Interface IDocumentModel<T>
- Namespace
- AiDotNet.Document.Interfaces
- Assembly
- AiDotNet.dll
Base interface for all document AI models in AiDotNet.
public interface IDocumentModel<T> : IFullModel<T, Tensor<T>, Tensor<T>>, IModel<Tensor<T>, Tensor<T>, ModelMetadata<T>>, IModelSerializer, ICheckpointableModel, IParameterizable<T, Tensor<T>, Tensor<T>>, IFeatureAware, IFeatureImportance<T>, ICloneable<IFullModel<T, Tensor<T>, Tensor<T>>>, IGradientComputable<T, Tensor<T>, Tensor<T>>, IJitCompilable<T>
Type Parameters
TThe numeric type used for calculations (e.g., float, double).
- Inherited Members
- Extension Methods
Remarks
This interface extends IFullModel<T, TInput, TOutput> to provide the core contract for document AI models, inheriting standard methods for training, inference, model persistence, and gradient computation.
For Beginners: A document AI model processes document images (scanned pages, PDFs, photos of text) to extract information, understand layout, or answer questions.
Key concepts:
- Document images have shape [batch, channels, height, width]
- Models can run in Native mode (pure C#) or ONNX mode (optimized runtime)
- All models support both training and inference
- Many document models combine vision and language understanding
Example usage:
var model = new LayoutLMv3<double>(architecture);
var layout = model.DetectLayout(documentImage);
var text = model.ExtractText(documentImage);
Properties
ExpectedImageSize
Gets the expected input image size (assumes square images).
int ExpectedImageSize { get; }
Property Value
Remarks
Common values: 224 (ViT base), 384, 448, 512, 768, 1024. Input images will be resized to [ImageSize x ImageSize] before processing.
IsOnnxMode
Gets whether this model is running in ONNX inference mode.
bool IsOnnxMode { get; }
Property Value
Remarks
When true, the model uses pre-trained ONNX weights for fast inference. When false, the model uses native layers and can be trained.
MaxSequenceLength
Gets the maximum sequence length for text processing.
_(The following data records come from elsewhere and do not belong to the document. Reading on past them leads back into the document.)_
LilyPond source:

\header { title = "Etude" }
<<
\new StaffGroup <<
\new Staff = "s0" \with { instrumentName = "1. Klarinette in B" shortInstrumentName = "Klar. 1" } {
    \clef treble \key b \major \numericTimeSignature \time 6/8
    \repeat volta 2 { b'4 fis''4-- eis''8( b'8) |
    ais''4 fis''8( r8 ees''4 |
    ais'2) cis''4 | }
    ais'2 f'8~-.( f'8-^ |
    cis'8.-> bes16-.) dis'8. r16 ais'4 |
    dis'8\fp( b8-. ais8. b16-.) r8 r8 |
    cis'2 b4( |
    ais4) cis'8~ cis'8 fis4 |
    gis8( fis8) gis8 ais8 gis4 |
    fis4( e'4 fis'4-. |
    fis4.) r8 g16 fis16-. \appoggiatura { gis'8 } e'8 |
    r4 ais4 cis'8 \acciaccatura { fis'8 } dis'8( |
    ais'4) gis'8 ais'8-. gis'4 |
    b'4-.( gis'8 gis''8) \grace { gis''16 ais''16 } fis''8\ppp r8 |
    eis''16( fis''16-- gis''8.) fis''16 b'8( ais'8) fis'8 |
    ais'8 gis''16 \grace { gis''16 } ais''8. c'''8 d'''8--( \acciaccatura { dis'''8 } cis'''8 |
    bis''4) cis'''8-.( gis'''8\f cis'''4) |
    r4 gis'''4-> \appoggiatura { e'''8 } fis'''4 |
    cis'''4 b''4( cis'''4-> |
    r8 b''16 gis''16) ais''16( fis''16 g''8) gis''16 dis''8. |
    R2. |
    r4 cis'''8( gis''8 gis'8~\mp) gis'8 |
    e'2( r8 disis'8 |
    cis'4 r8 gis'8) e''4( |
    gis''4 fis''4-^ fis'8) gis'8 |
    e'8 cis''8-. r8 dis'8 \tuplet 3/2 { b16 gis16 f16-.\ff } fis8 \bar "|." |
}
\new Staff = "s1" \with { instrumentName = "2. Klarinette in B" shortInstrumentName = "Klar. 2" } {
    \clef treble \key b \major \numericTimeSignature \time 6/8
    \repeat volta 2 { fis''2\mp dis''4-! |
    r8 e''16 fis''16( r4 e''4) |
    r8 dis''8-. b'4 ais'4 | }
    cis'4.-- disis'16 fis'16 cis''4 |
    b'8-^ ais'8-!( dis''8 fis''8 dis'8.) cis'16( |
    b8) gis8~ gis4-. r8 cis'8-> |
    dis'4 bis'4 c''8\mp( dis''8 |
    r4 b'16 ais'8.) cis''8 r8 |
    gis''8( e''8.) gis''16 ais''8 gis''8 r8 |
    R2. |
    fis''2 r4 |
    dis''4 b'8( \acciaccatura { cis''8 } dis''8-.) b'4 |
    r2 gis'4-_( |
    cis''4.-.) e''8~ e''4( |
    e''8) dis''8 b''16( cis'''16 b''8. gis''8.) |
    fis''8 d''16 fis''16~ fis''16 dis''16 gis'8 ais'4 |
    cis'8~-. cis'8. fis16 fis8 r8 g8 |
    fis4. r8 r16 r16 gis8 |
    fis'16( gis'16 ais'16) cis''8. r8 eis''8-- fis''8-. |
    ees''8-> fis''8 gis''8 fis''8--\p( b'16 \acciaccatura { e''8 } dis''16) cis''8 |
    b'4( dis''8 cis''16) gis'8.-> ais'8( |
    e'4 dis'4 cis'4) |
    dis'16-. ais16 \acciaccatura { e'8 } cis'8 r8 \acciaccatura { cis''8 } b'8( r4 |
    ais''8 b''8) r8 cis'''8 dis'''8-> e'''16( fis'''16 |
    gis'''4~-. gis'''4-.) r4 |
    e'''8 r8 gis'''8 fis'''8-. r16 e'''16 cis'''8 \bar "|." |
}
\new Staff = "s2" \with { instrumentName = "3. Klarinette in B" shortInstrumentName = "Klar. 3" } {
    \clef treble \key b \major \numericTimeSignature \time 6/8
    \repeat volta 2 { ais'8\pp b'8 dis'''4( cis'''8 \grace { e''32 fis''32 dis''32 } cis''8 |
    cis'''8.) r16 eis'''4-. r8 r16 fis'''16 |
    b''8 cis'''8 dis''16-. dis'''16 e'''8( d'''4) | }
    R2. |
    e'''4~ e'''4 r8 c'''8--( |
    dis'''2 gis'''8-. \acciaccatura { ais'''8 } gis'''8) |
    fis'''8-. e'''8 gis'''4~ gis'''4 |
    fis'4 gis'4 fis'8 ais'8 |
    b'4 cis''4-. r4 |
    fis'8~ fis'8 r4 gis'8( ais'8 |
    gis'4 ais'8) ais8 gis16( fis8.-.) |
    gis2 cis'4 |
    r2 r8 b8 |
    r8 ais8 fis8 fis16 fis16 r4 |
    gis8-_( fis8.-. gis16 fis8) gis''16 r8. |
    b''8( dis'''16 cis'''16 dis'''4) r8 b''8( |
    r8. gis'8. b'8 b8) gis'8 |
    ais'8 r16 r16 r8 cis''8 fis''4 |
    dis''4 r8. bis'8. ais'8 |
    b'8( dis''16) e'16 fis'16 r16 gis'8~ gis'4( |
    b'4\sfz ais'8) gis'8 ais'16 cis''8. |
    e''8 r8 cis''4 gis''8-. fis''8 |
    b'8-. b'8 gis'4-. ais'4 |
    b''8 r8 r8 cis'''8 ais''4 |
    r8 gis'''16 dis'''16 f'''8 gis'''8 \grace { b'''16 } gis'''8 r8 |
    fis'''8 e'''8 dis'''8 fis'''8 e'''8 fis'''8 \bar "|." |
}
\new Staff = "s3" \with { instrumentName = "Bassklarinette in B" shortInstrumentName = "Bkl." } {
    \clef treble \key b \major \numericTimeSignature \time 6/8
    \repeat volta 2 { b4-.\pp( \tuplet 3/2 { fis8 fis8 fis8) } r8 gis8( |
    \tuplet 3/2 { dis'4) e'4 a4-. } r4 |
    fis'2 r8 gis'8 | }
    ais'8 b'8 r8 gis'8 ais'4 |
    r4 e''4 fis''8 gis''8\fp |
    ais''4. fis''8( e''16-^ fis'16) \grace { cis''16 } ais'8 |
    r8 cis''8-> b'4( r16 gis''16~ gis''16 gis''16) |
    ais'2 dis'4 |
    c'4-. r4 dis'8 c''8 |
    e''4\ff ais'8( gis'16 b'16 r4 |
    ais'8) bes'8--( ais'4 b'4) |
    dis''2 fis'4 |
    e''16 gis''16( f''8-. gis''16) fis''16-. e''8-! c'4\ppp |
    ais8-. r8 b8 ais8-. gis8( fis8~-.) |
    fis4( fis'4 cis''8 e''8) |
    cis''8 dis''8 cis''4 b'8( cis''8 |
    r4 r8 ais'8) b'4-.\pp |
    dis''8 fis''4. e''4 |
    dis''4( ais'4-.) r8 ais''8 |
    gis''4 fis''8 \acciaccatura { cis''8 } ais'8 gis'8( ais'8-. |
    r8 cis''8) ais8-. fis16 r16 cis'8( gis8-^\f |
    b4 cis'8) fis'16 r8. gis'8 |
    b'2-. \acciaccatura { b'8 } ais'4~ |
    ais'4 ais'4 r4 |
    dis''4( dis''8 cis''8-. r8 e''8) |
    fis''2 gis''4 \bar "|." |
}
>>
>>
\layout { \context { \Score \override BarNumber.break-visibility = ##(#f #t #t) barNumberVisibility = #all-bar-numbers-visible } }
int MaxSequenceLength { get; }
Property Value
Remarks
For layout-aware models, this is the maximum number of text tokens. Common values: 512, 1024, 2048.
RequiresOCR
Gets whether this model requires OCR preprocessing.
bool RequiresOCR { get; }
Property Value
Remarks
OCR-free models (Donut, Pix2Struct) return false - they process raw pixels directly. Layout-aware models (LayoutLM) return true - they need text and bounding boxes from OCR.
SupportedDocumentTypes
Gets the supported document types for this model.
DocumentType SupportedDocumentTypes { get; }
Property Value
Methods
EncodeDocument(Tensor<T>)
Processes a document image and returns encoded features.
Tensor<T> EncodeDocument(Tensor<T> documentImage)
Parameters
documentImageTensor<T>The document image tensor [batch, channels, height, width] or [channels, height, width].
Returns
- Tensor<T>
Encoded document features suitable for downstream tasks.
Remarks
For Beginners: This method converts a document image into a numerical representation (feature vector) that captures the document's content and structure. These features can then be used for tasks like classification, QA, or information extraction.
GetModelSummary()
Gets a summary of the model architecture.
string GetModelSummary()
Returns
- string
A string describing the model's architecture, parameters, and capabilities.
ValidateInputShape(Tensor<T>)
Validates that an input tensor has the correct shape for this model.
void ValidateInputShape(Tensor<T> documentImage)
Parameters
documentImageTensor<T>The tensor to validate.
Exceptions
- ArgumentException
Thrown if the tensor shape is invalid.